Fact Sheet
Bureau of International Narcotics and Law Enforcement Affairs
May 13, 2010


Challenges

Nicaragua is a major transit country for drugs moving northward to the United States by land, sea, and air. Nicaragua’s poor economy, limited law enforcement presence in most parts of the country, and weak chemical control laws provide an opportune environment for drug trafficking organizations to establish clandestine labs without detection. Another challenge is that the Nicaraguan National Police lack adequate training or equipment for the safe handling of seized precursor chemicals. Nicaraguan law enforcement and military forces collaborate efforts to confront international trafficking and domestic drug abuse despite the government’s often hostile stance toward the United States.
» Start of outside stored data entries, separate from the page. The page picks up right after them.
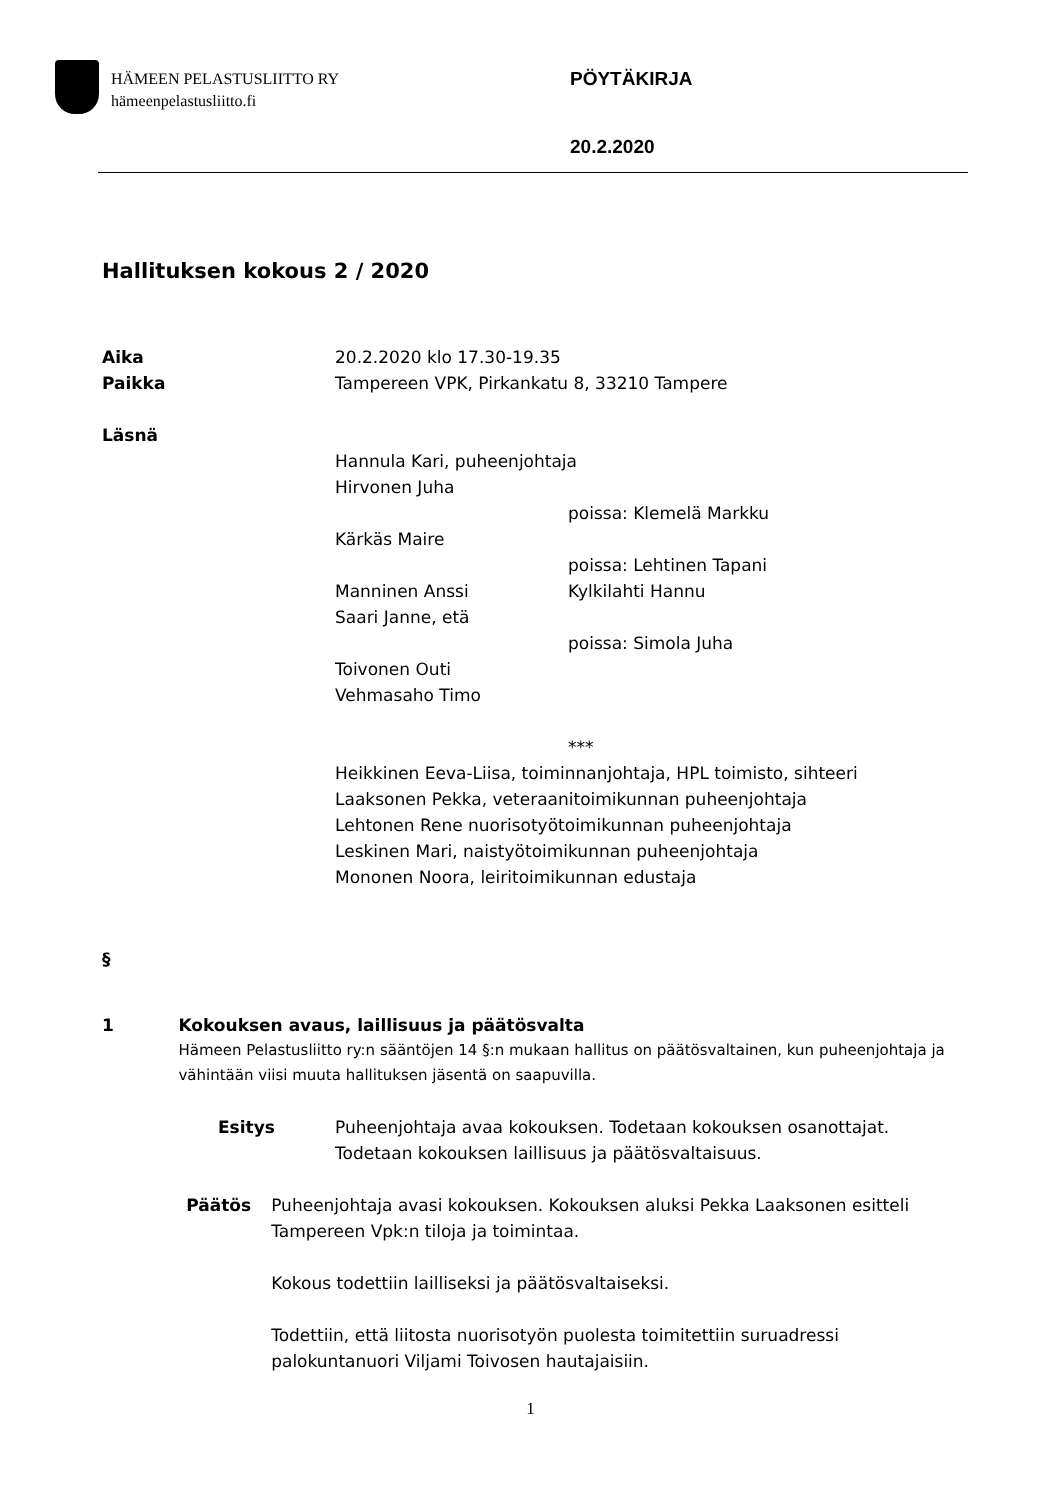HÄMEEN PELASTUSLIITTO RY
hämeenpelastusliitto.fi
PÖYTÄKIRJA
20.2.2020
Hallituksen kokous 2 / 2020
Aika 20.2.2020 klo 17.30-19.35
Paikka Tampereen VPK, Pirkankatu 8, 33210 Tampere
Läsnä
Hannula Kari, puheenjohtaja
Hirvonen Juha
poissa: Klemelä Markku
Kärkäs Maire
poissa: Lehtinen Tapani
Manninen Anssi Kylkilahti Hannu
Saari Janne, etä
poissa: Simola Juha
Toivonen Outi
Vehmasaho Timo
***
Heikkinen Eeva-Liisa, toiminnanjohtaja, HPL toimisto, sihteeri
Laaksonen Pekka, veteraanitoimikunnan puheenjohtaja
Lehtonen Rene nuorisotyötoimikunnan puheenjohtaja
Leskinen Mari, naistyötoimikunnan puheenjohtaja
Mononen Noora, leiritoimikunnan edustaja
§
1 Kokouksen avaus, laillisuus ja päätösvalta
Hämeen Pelastusliitto ry:n sääntöjen 14 §:n mukaan hallitus on päätösvaltainen, kun puheenjohtaja ja vähintään viisi muuta hallituksen jäsentä on saapuvilla.
Esitys Puheenjohtaja avaa kokouksen. Todetaan kokouksen osanottajat.
Todetaan kokouksen laillisuus ja päätösvaltaisuus.
Päätös Puheenjohtaja avasi kokouksen. Kokouksen aluksi Pekka Laaksonen esitteli Tampereen Vpk:n tiloja ja toimintaa.
Kokous todettiin lailliseksi ja päätösvaltaiseksi.
Todettiin, että liitosta nuorisotyön puolesta toimitettiin suruadressi palokuntanuori Viljami Toivosen hautajaisiin.
1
Judicial corruption and political interference, especially in the judicial branch, remain the largest impediments to meaningful prosecutions of drug trafficking-related crime.

U.S. Programs

The Bureau of International Narcotics and Law Enforcement Affairs (INL) sponsors programs and efforts under the Mérida Initiative, now Central American Regional Security Initiative (CARSI). Efforts include supporting delegations of police officers, prosecutors and judges at regional conferences to build capacity in anti-gang activity, maritime counternarcotics initiatives, and professionalizing police work. U.S. support also enables Nicaraguan National Police to participate in three projects: the Central American Fingerprint Exchange (CAFE); the Central American Vetted and Sensitive Investigative Units (SIU); and Improved Policing and Police Equipment. Assistance for the Gang Resistance Education and Training (GREAT) Program will target areas Managua as well as the Pacific Coast.